**Énoncé de l'exercice**:
Recopiez fidèlement les lignes suivantes, sans en modifier un seul caractère.

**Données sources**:
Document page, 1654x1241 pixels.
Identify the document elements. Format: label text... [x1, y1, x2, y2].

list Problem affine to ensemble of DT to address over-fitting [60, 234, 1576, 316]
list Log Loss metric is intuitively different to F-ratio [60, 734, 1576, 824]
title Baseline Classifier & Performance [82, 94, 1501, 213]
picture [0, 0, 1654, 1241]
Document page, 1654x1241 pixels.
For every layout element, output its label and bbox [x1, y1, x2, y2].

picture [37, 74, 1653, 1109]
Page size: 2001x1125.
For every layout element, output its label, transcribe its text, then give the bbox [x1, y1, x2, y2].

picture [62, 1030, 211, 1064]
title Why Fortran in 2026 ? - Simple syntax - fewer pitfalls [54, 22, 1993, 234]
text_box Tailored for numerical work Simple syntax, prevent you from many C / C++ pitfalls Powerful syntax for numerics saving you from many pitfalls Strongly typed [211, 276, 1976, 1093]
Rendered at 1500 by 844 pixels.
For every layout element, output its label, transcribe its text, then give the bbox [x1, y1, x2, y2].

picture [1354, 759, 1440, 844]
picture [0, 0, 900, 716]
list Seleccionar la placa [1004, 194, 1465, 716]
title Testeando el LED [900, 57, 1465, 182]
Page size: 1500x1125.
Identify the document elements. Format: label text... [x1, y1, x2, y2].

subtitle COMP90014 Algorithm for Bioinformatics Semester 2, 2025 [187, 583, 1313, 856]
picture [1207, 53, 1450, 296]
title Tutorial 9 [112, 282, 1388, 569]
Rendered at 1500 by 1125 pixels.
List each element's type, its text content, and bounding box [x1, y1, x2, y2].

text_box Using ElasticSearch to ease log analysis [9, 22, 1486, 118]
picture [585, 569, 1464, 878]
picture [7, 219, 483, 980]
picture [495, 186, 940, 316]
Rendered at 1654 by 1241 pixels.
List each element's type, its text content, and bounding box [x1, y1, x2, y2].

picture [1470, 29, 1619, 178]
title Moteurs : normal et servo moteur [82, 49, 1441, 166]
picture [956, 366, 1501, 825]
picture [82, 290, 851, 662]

**Solution du problème**:
Document page, 1654x1241 pixels.
Identify the document elements. Format: label text... [x1, y1, x2, y2].

list Problem affine to ensemble of DT to address over-fitting [60, 234, 1576, 316]
list Log Loss metric is intuitively different to F-ratio [60, 734, 1576, 824]
title Baseline Classifier & Performance [82, 94, 1501, 213]
picture [0, 0, 1654, 1241]
Document page, 1654x1241 pixels.
For every layout element, output its label and bbox [x1, y1, x2, y2].

picture [37, 74, 1653, 1109]
Page size: 2001x1125.
For every layout element, output its label, transcribe its text, then give the bbox [x1, y1, x2, y2].

picture [62, 1030, 211, 1064]
title Why Fortran in 2026 ? - Simple syntax - fewer pitfalls [54, 22, 1993, 234]
text_box Tailored for numerical work Simple syntax, prevent you from many C / C++ pitfalls Powerful syntax for numerics saving you from many pitfalls Strongly typed [211, 276, 1976, 1093]
Rendered at 1500 by 844 pixels.
For every layout element, output its label, transcribe its text, then give the bbox [x1, y1, x2, y2].

picture [1354, 759, 1440, 844]
picture [0, 0, 900, 716]
list Seleccionar la placa [1004, 194, 1465, 716]
title Testeando el LED [900, 57, 1465, 182]
Page size: 1500x1125.
Identify the document elements. Format: label text... [x1, y1, x2, y2].

subtitle COMP90014 Algorithm for Bioinformatics Semester 2, 2025 [187, 583, 1313, 856]
picture [1207, 53, 1450, 296]
title Tutorial 9 [112, 282, 1388, 569]
Rendered at 1500 by 1125 pixels.
List each element's type, its text content, and bounding box [x1, y1, x2, y2].

text_box Using ElasticSearch to ease log analysis [9, 22, 1486, 118]
picture [585, 569, 1464, 878]
picture [7, 219, 483, 980]
picture [495, 186, 940, 316]
Rendered at 1654 by 1241 pixels.
List each element's type, its text content, and bounding box [x1, y1, x2, y2].

picture [1470, 29, 1619, 178]
title Moteurs : normal et servo moteur [82, 49, 1441, 166]
picture [956, 366, 1501, 825]
picture [82, 290, 851, 662]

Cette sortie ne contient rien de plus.